EXERCISE BRIEF =
Print the listing below line for line without changing anything, but leave out the picture markers.

INPUT =
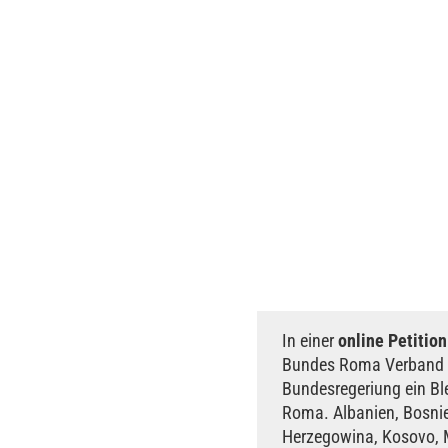
In einer
online Petition
Bundes Roma Verband e
Bundesregeriung ein Ble
Roma. Albanien, Bosni
Herzegowina, Kosovo, 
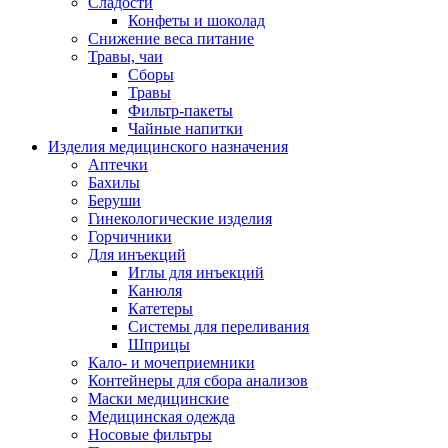
Сладости
Конфеты и шоколад
Снижение веса питание
Травы, чаи
Сборы
Травы
Фильтр-пакеты
Чайные напитки
Изделия медицинского назначения
Аптечки
Бахилы
Беруши
Гинекологические изделия
Горчичники
Для инъекций
Иглы для инъекций
Канюля
Катетеры
Системы для переливания
Шприцы
Кало- и мочеприемники
Контейнеры для сбора анализов
Маски медицинские
Медицинская одежда
Носовые фильтры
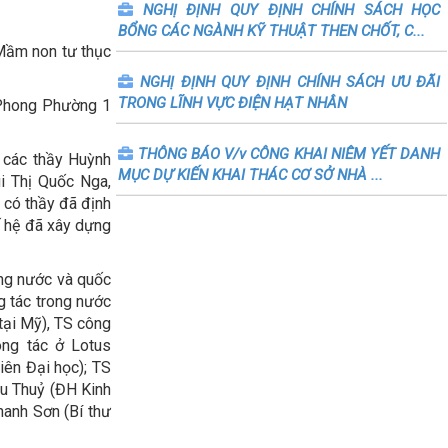
NGHỊ ĐỊNH QUY ĐỊNH CHÍNH SÁCH HỌC
BỔNG CÁC NGÀNH KỸ THUẬT THEN CHỐT, C...
 Mầm non tư thục
NGHỊ ĐỊNH QUY ĐỊNH CHÍNH SÁCH ƯU ĐÃI
TRONG LĨNH VỰC ĐIỆN HẠT NHÂN
 Phong Phường 1
THÔNG BÁO V/v CÔNG KHAI NIÊM YẾT DANH
 các thầy Huỳnh
MỤC DỰ KIẾN KHAI THÁC CƠ SỞ NHÀ ...
i Thị Quốc Nga,
 có thầy đã định
ế hệ đã xây dựng
ong nước và quốc
g tác trong nước
tại Mỹ), TS công
ông tác ở Lotus
iên Đại học); TS
hu Thuỷ (ĐH Kinh
anh Sơn (Bí thư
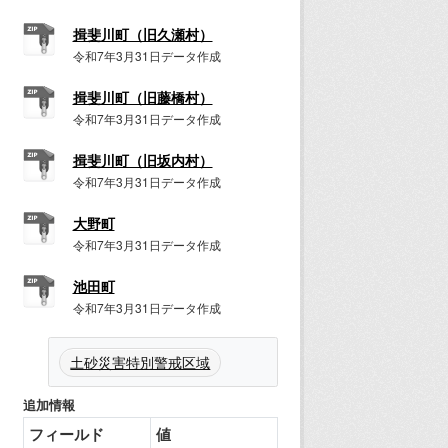
揖斐川町（旧久瀬村）
令和7年3月31日データ作成
揖斐川町（旧藤橋村）
令和7年3月31日データ作成
揖斐川町（旧坂内村）
令和7年3月31日データ作成
大野町
令和7年3月31日データ作成
池田町
令和7年3月31日データ作成
土砂災害特別警戒区域
追加情報
フィールド
値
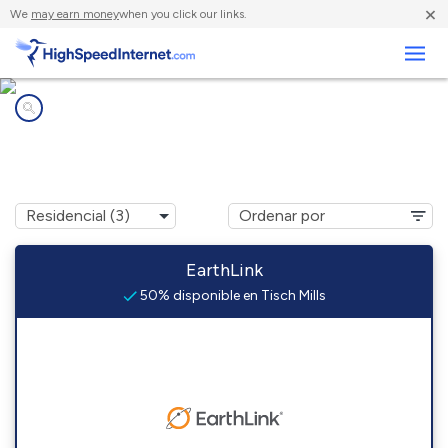
×
We
may earn money
when you click our links.
Negocios
Compañías de Internet en
Tisch Mills, WI
EarthLink
50% disponible en Tisch Mills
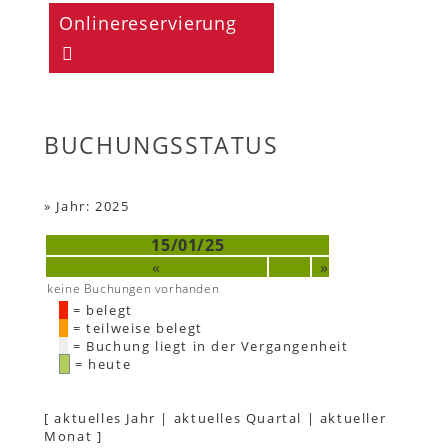
Onlinereservierung
BUCHUNGSSTATUS
»
Jahr: 2025
15/01/25
«
»
keine Buchungen vorhanden
= belegt
= teilweise belegt
= Buchung liegt in der Vergangenheit
= heute
[
aktuelles Jahr
|
aktuelles Quartal
|
aktueller
Monat
]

ANSWER SPACE =
In einer
online Petition
Bundes Roma Verband e
Bundesregeriung ein Ble
Roma. Albanien, Bosni
Herzegowina, Kosovo, 
Сладости
Конфеты и шоколад
Снижение веса питание
Травы, чаи
Сборы
Травы
Фильтр-пакеты
Чайные напитки
Изделия медицинского назначения
Аптечки
Бахилы
Беруши
Гинекологические изделия
Горчичники
Для инъекций
Иглы для инъекций
Канюля
Катетеры
Системы для переливания
Шприцы
Кало- и мочеприемники
Контейнеры для сбора анализов
Маски медицинские
Медицинская одежда
Носовые фильтры
NGHỊ ĐỊNH QUY ĐỊNH CHÍNH SÁCH HỌC
BỔNG CÁC NGÀNH KỸ THUẬT THEN CHỐT, C...
 Mầm non tư thục
NGHỊ ĐỊNH QUY ĐỊNH CHÍNH SÁCH ƯU ĐÃI
TRONG LĨNH VỰC ĐIỆN HẠT NHÂN
 Phong Phường 1
THÔNG BÁO V/v CÔNG KHAI NIÊM YẾT DANH
 các thầy Huỳnh
MỤC DỰ KIẾN KHAI THÁC CƠ SỞ NHÀ ...
i Thị Quốc Nga,
 có thầy đã định
ế hệ đã xây dựng
ong nước và quốc
g tác trong nước
tại Mỹ), TS công
ông tác ở Lotus
iên Đại học); TS
hu Thuỷ (ĐH Kinh
anh Sơn (Bí thư
揖斐川町（旧久瀬村）
令和7年3月31日データ作成
揖斐川町（旧藤橋村）
令和7年3月31日データ作成
揖斐川町（旧坂内村）
令和7年3月31日データ作成
大野町
令和7年3月31日データ作成
池田町
令和7年3月31日データ作成
土砂災害特別警戒区域
追加情報
フィールド
値
×
We
may earn money
when you click our links.
Negocios
Compañías de Internet en
Tisch Mills, WI
EarthLink
50% disponible en Tisch Mills
Onlinereservierung
BUCHUNGSSTATUS
»
Jahr: 2025
15/01/25
«
»
keine Buchungen vorhanden
= belegt
= teilweise belegt
= Buchung liegt in der Vergangenheit
= heute
[
aktuelles Jahr
|
aktuelles Quartal
|
aktueller
Monat
]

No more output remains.